Louise Levene

Mirror, mirror | 16 March 2017

Plus: down at the shallow end, the London Coliseum played host to a Sunday-night gala buffet before an audience stacked with very rich men and very tall blondes

issue 18 March 2017

The exit signs were switched off and the stalls were in utter darkness. One by one, 15 invisible dancers, their joints attached to tiny spotlights, began to colonise the far end of the hall, forming fresh constellations with every pose. The audience smiled in wonder, like tots at a planetarium.

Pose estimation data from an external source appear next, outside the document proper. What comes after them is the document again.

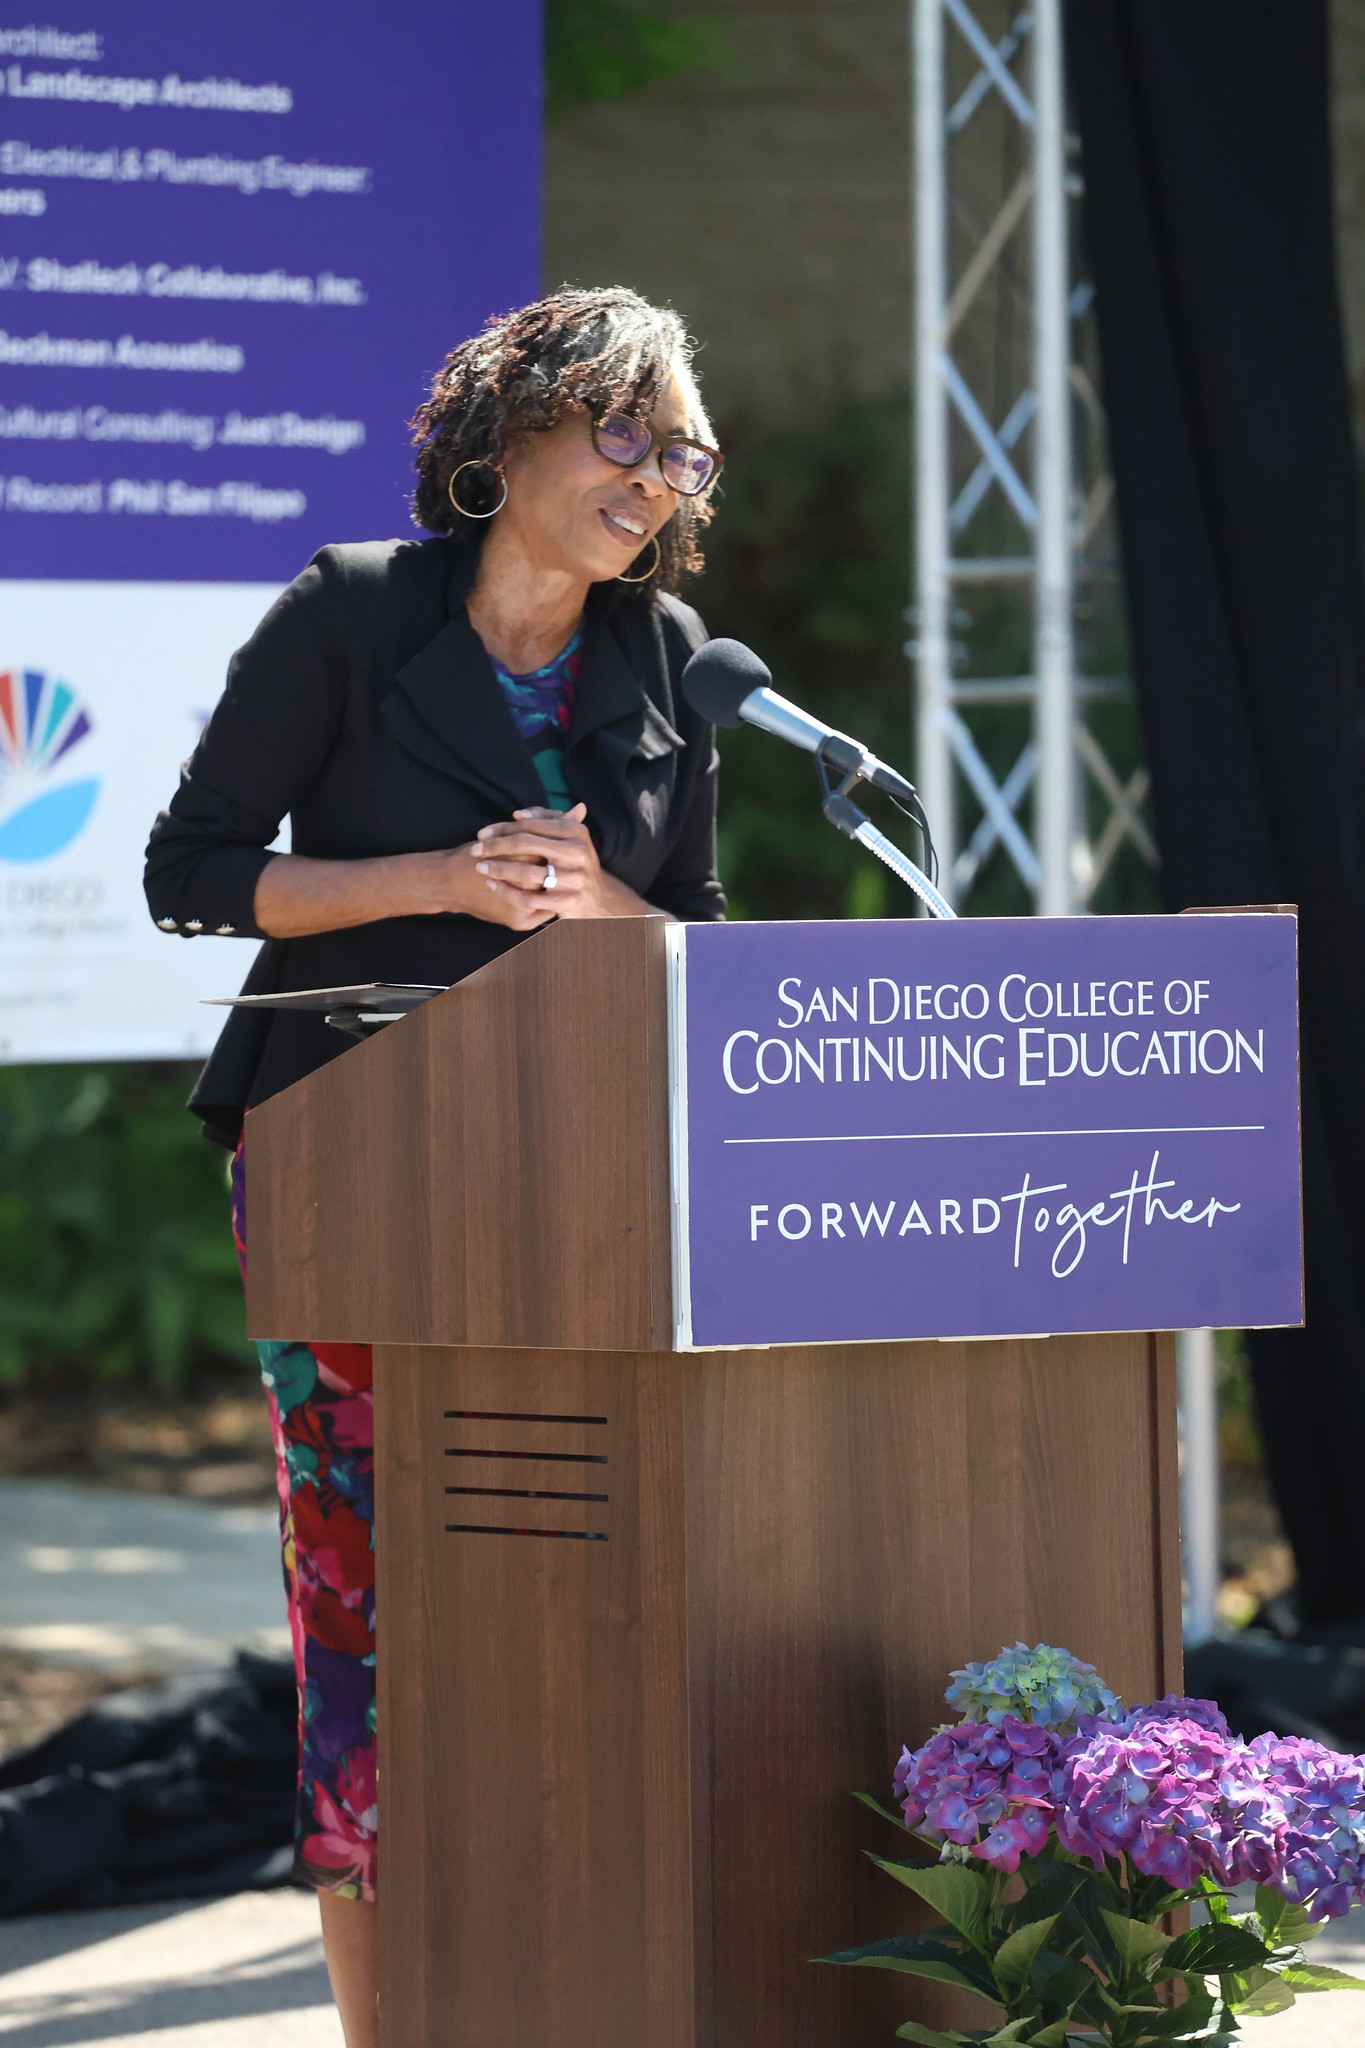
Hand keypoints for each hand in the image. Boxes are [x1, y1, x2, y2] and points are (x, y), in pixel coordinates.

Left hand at [472, 803, 619, 920]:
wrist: (597, 900)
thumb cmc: (573, 864)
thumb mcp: (567, 838)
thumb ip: (545, 821)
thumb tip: (518, 815)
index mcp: (576, 832)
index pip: (531, 826)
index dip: (504, 828)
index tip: (482, 833)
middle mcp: (578, 852)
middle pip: (527, 844)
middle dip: (496, 846)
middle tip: (474, 850)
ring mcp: (575, 878)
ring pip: (527, 873)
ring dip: (499, 869)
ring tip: (480, 867)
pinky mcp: (568, 902)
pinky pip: (530, 898)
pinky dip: (507, 892)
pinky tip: (492, 886)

Tree of Codes, which had its London première at Sadler’s Wells last week, was originally commissioned in 2015 for the Manchester International Festival. It combined the talents of Wayne McGregor, resident choreographer of the Royal Ballet, mixer and DJ Jamie xx and the Danish/Icelandic artist Olafur Eliasson. The trio took as their text Jonathan Safran Foer’s Tree of Codes, which the American writer made by taking a scalpel to Bruno Schulz’s 1934 short-story collection The Street ofCrocodiles.

On paper, the two-year collaboration by three such fashionable creatives might smell like an old-school Gesamtkunstwerk, but in performance music and dance are totally eclipsed. A serious score and more assertive costuming might have helped restore the balance of power but Jamie xx’s drivetime electronica gives the choreography little to feed on and McGregor’s trademark beige undies are self-effacing to the point of invisibility.

Eliasson’s setting is so mesmerisingly lovely, so consistently surprisingly that it leaves the dazzled brain scrabbling for points of reference. It is not the artist’s first brush with dance. He was part of an award-winning Scandinavian breakdancing crew during the mid-Eighties and his monumental ‘The Weather Project’, a deceptively simple mix of light, smoke and mirrors, supplied the setting for one of Merce Cunningham’s legendary Events in Tate Modern’s Turbine Hall in 2003 (a gig that Wayne McGregor saw many times over).

Mirrors are a major player in Tree of Codes, which uses multiple silvered scrims to double the depth of the stage and create myriad reflections of a single figure that recede in an infinity mirror, a flawless corps de ballet of identical poses.